In Chicago, immigration advocates are flooding ICE’s public hotlines with spam reports and false leads, tying up their systems for hours, deliberately wasting the agency’s time just as ICE has wasted so many lives.
In Tucson, activists are trailing unmarked white vans, livestreaming their movements, and notifying community defense networks in real time, turning once-invisible extractions into public emergencies ICE can no longer operate in the shadows.
In Oakland, a network of neighbors set off coordinated noise alerts when raids begin, creating chaos and confusion in the streets, forcing agents to abort their targets as the neighborhood flares to life in collective resistance.
As one observer put it: if they can immobilize our communities, maybe we immobilize them right back.
Speaking of immobilization, America is running out of places to dump its garbage, literally. Countries across Asia and Africa are closing their ports to U.S. waste exports, particularly plastic and e-waste, once falsely labeled as “recyclables.” With the Basel Convention tightening restrictions, the Global South is saying what Europe and half of U.S. voters are already thinking: Keep your garbage.
The same empire that exports war, inflation, and crypto grift can no longer export the physical byproducts of its own decline. The landfill has come home.
Yet, something is stirring… While Trump burns bridges abroad and his enablers stage cosplay revolutions at home, a different momentum is quietly taking shape.
Zohran Mamdani, the 33-year-old democratic socialist surging toward New York’s mayoralty, is showing what happens when the left builds, not just resists. It’s a warning shot to the Democratic establishment: power is organizing itself without you.
All of this, Trump’s imperial fantasies, the Fed intimidation, the ICE abuses, the collapsing façade, points to a regime that is cracking under the weight of its own delusions. And Congress? They’re preparing to vanish for the summer, sipping cocktails while the world melts.
So here’s a thought: what if a strategic, regional general strike in targeted sectors, like transportation, coincided with tens of thousands of civilians showing up to Congress with a clear list of demands?
What if truckers didn’t haul cargo, but hauled Congress to a standstill?
What if airports, buses, and railways simply stopped, not forever, just long enough to force a reckoning?

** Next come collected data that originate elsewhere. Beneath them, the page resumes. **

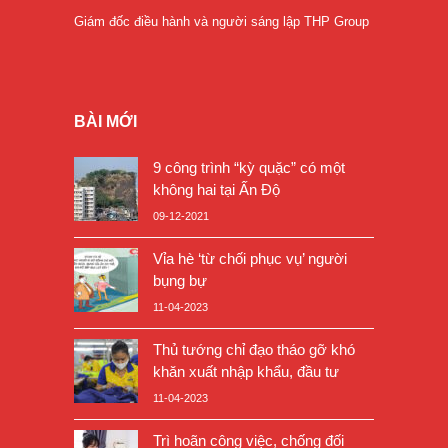
Giám đốc điều hành và người sáng lập THP Group
BÀI MỚI
9 công trình “kỳ quặc” có một
không hai tại Ấn Độ
09-12-2021
Vỉa hè ‘từ chối phục vụ’ người
bụng bự
11-04-2023
Thủ tướng chỉ đạo tháo gỡ khó
khăn xuất nhập khẩu, đầu tư
11-04-2023
Trì hoãn công việc, chống đối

Before they can skip town for summer recess, what if the people made it clear: no one leaves until the work gets done?
If they won’t govern, we make it impossible for them to pretend.

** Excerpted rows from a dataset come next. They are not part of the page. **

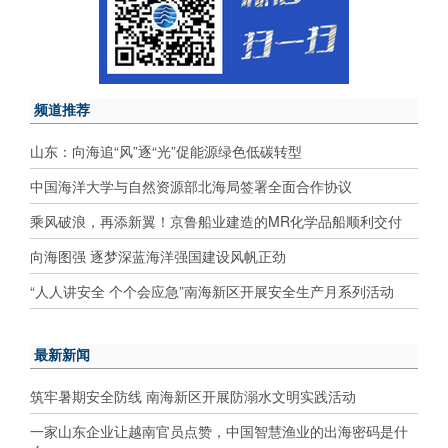
频道推荐
山东：向海追“风”逐“光”促能源绿色低碳转型
中国海洋大学与自然资源部北海局签署全面合作协议
乘风破浪，再添新翼！京鲁船业建造的MR化学品船顺利交付
向海图强 逐梦深蓝海洋强国建设风帆正劲
“人人讲安全 个个会应急”南海新区开展安全生产月系列活动
最新新闻
筑牢暑期安全防线 南海新区开展防溺水文明实践活动
一家山东企业让越南官员点赞，中国智慧渔业的出海密码是什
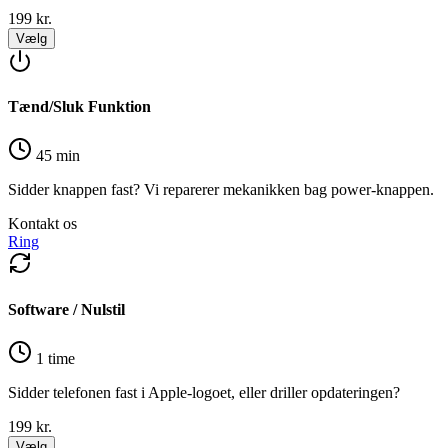
199
kr.
Vælg
Tænd/Sluk Funktion
45 min
Sidder knappen fast? Vi reparerer mekanikken bag power-knappen.
Kontakt os
Ring
Software / Nulstil
1 time
Sidder telefonen fast i Apple-logoet, eller driller opdateringen?
199
kr.
Vælg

History doesn’t wait. And power doesn’t yield to politeness, it yields to leverage. The kind that clogs their exits. Disrupts their deals. And makes them feel, for once, the pressure they so casually inflict on everyone else.
Summer is here, the exits are open. Now might be the perfect time to tow the whole damn thing.
Towing the Gestapo vehicles! Brilliant, I love it.
It's always, always the dinner table economy, and Mamdani understands this. Legacy Democrats didn't/don't seem to grasp that GDP and stock prices don't mean daily living isn't a battle for fading hopes of anything approaching the American dream. Big investors, including private equity and foreigners, dominate access to housing, healthcare, higher education and other basic necessities.
Democratic New York voters are saying what the DNC doesn't want to hear: no more! Represent the majority of us who live with soaring prices and shrinking opportunities, or move over for those who will.